A goal broken down into steps,

becomes a plan.

A plan backed by action,

makes your dreams reality.”

Greg. S. Reid

Having a vision is a key element to personal growth. When we know who we truly are, what we value and where we want to be, decision making becomes alot easier. When we live with vision, we live with direction, clarity, purpose and give our lives greater meaning.

There are many ways to create a vision. I prefer to use a journal but others may hold their vision firmly in their mind or like it displayed on a wall. It is creating a clear image of what you desire for yourself and from life. You can even get creative and use pictures, magazine cut outs, photos, quotes, inspirational writing, your own words or anything else that portrays what matters to you. A vision is seeing the best possible outcome for yourself, your relationships, your work, hobbies and passions.

A vision is the picture our mind creates of what our heart desires. Your vision will become clear when you look deep within your heart and is limited only by you; your heart has no limits.

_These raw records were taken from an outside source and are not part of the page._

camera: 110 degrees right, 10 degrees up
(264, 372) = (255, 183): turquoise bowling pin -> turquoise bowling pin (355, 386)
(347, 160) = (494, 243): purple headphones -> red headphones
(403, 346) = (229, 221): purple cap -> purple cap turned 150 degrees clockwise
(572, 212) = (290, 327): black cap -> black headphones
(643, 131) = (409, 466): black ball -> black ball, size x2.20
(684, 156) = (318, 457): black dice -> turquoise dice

“If you are working on something exciting that you really care about,

you don’t have to be pushed. The vision pulls you.”

Steve Jobs

Envision your garden. The highest possible version of your garden. Plant one seed at a time and trust that in one way or another, you will get there.

The right environment:

“When a flower doesn’t bloom you fix the environment in which it grows, not the flower.”

Alexander Den Heijer

If we want to grow a flower we provide the right conditions, if we want to grow ourselves, we have to do the same. To flourish, we need to create an environment that supports growth.

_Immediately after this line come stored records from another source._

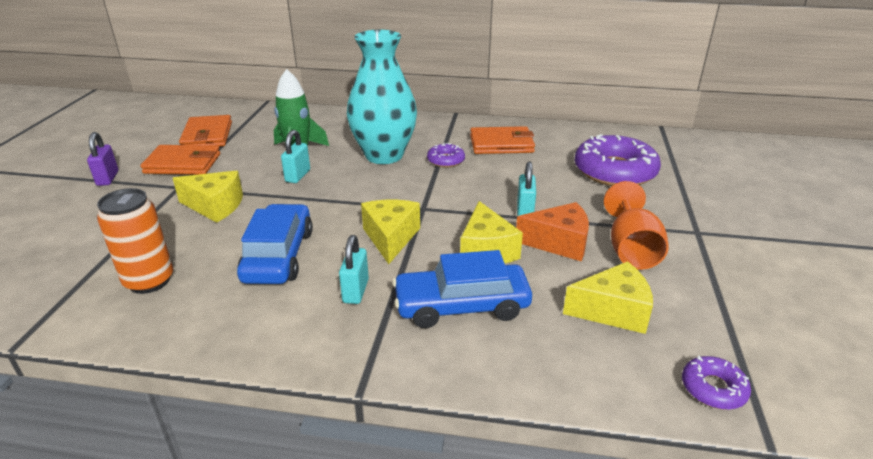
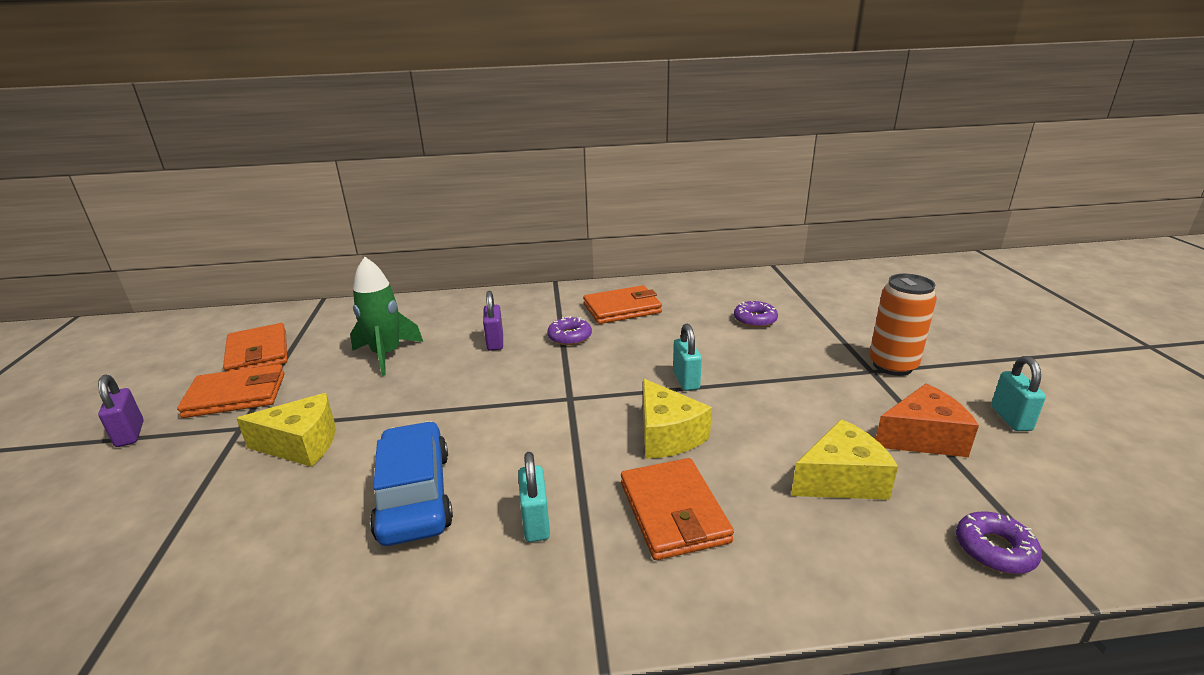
camera: 15 degrees left, 5 degrees down
(149, 281) = (240, 573): orange can -> orange can (892, 365)
(298, 176) = (398, 385): turquoise padlock -> turquoise padlock (1010, 418)
(384, 155) = (495, 342): turquoise vase -> purple padlock
(391, 238) = (548, 442): yellow cheese -> none
(461, 306) = (673, 512): blue car -> orange wallet
(559, 243) = (741, 410): orange cheese -> orange cheese (922, 438)
(614, 171) = (755, 319): purple donut -> purple donut, size x0.48
(631, 249) = (819, 403): orange goblet -> none

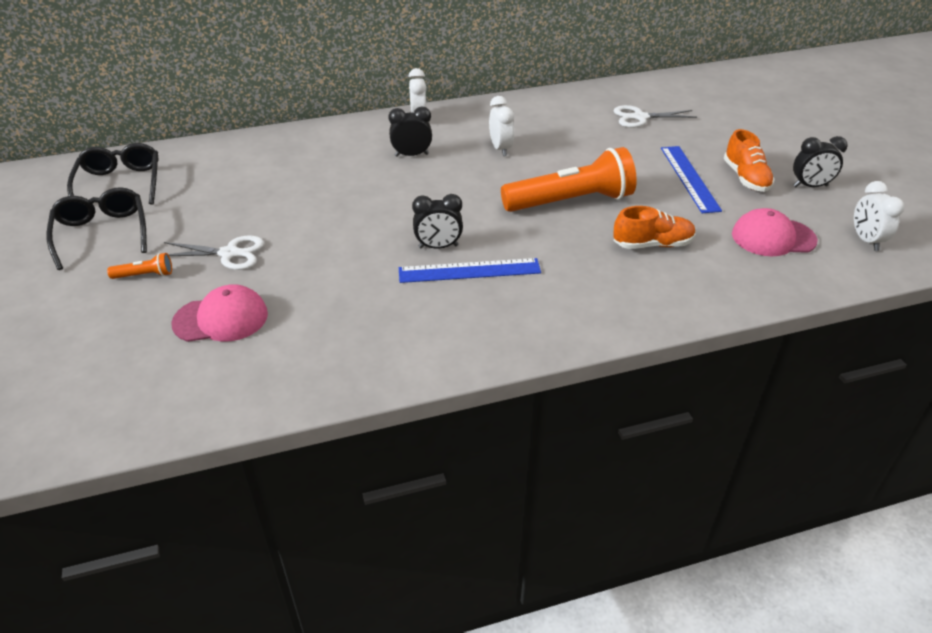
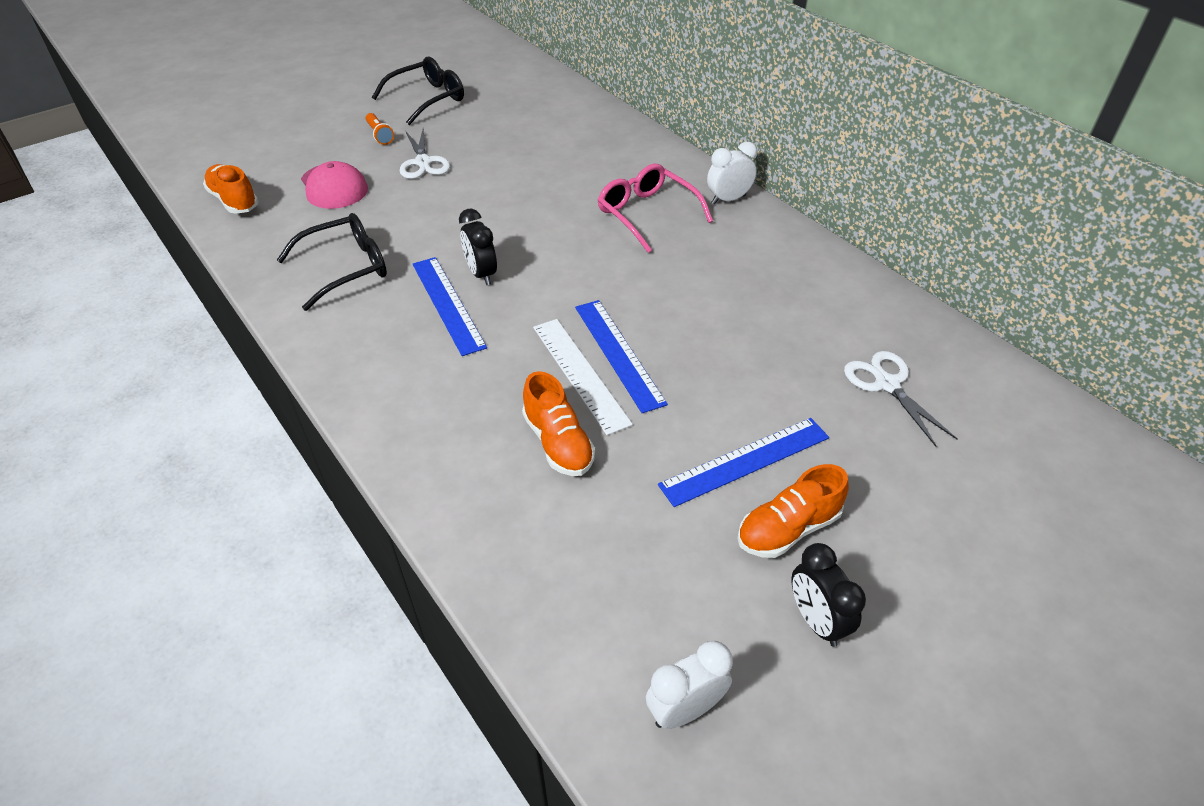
camera: 70 degrees right, 5 degrees up
(120, 184) = (501, 82): black glasses -> black glasses (346, 268)
(183, 401) = (234, 201): none -> orange shoe
(411, 155) = (647, 214): black clock -> pink glasses
(500, 149) = (705, 273): white clock -> none
(571, 201) = (619, 353): orange flashlight -> blue ruler
(585, 222) = (580, 374): none -> white ruler
(773, 237) = (634, 575): pink cap -> none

“Our soul is like a soft and gentle flower. It needs to be nurtured, cared for, tended to, with sufficient sunlight, fresh air and freedom to bloom into its most precious and beautiful form. This, my friend, is self-love.”

- Miya Yamanouchi

When we are in the position of caring for others we require a higher level of care for ourselves. We require a higher level of health and well-being. The more love we give ourselves, the more love we have to give to others. To read more about self-love you can view my blog “Love Yourself First”.


“You often feel tired, not because you’ve done too much, but because you’ve done too little of what sparks a light in you.” Unknown

When we stop focusing on our weaknesses and start paying more attention to our strengths, we feed the parts of ourselves that we want to grow. Most of us were taught when we were young that we needed to discover what our weaknesses were and then work on improving them. Instead, take time to discover your strengths and give your talents room to shine. What are you passionate about? What brings you joy? What ignites you? Do more of that!

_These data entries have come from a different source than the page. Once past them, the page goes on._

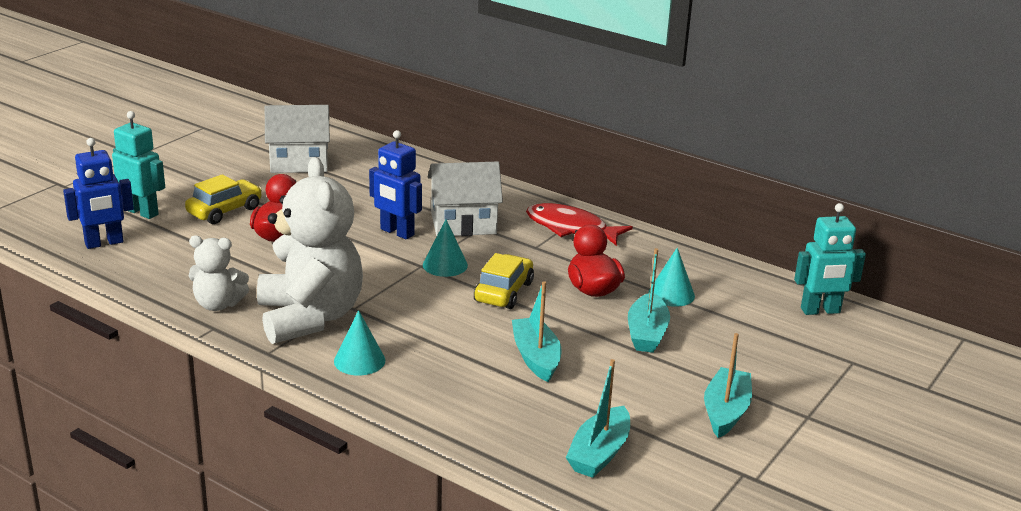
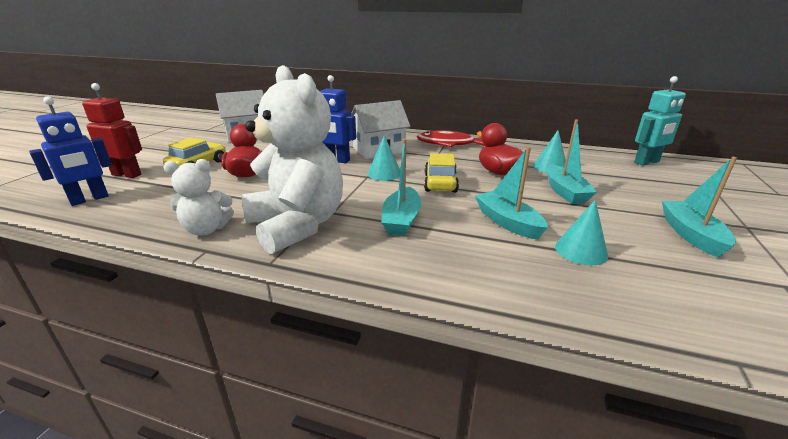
camera: 15 degrees left, 0 degrees up
(142, 212) = (127, 175): turquoise robot -> red robot
(359, 360) = (362, 253): turquoise cone -> turquoise cone (581, 250)
(599, 453) = (652, 296): turquoise boat -> turquoise boat (401, 220)

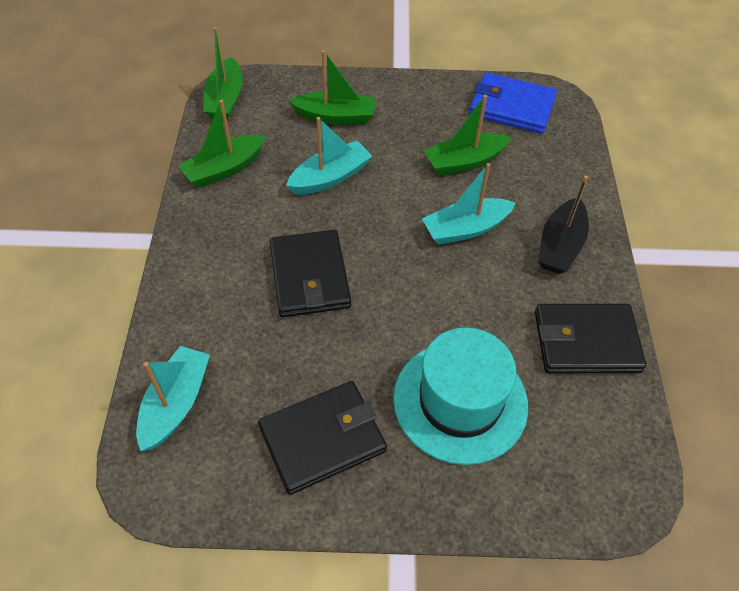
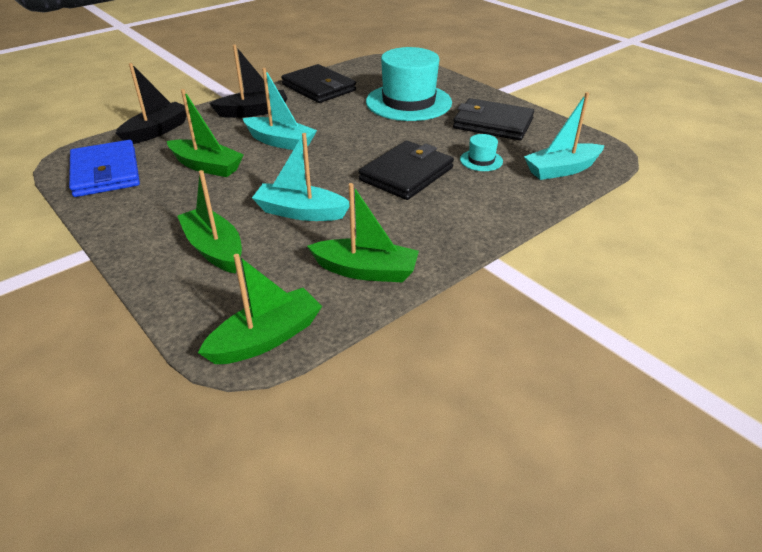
camera: 130 degrees left, 15 degrees down
(267, 352) = (481, 160): none -> turquoise hat
(572, 161) = (157, 131): none -> black boat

“If you surrender to the air, you could ride it.”

Toni Morrison

Trust yourself, you know more than you think you do. If we allowed ourselves the time and space needed to let thoughts blow through us, we would discover that we have all the answers we need. Growth requires us to develop our own inner knowing. We just need opportunities where we can listen.

Create space that allows time for rest, for silence, and for reflection. Turn inward and feel for the whispers of your soul.


“The quality of your life depends on what seeds you water.

The seeds that are watered frequently are the seeds that will grow strong.”

Thich Nhat Hanh

If we develop a passion for learning, we will never stop growing. When we water the seeds of knowledge we grow in understanding. Strive to discover something new every day.


“Every flower blooms in it’s own time.”

Ken Petti

Self-growth is a spiral: We keep returning to the lessons we need to learn over and over again until they’re assimilated. Be patient. Enjoy every stage of the growing process and get as much out of every passing moment as you can. Every step we have taken to get to where we are today was a fundamental part of the growth process. We can't rush Mother Nature and the human experience isn't separate from this.

Working on personal growth doesn’t have to be difficult but all flowers have to grow through dirt.

Growing ourselves benefits all those around us, especially our children.

Through personal growth we live intentionally from the heart.

Remember; external changes follow internal changes.

“I cannot always control what goes on outside.

But I can always control what goes on inside.”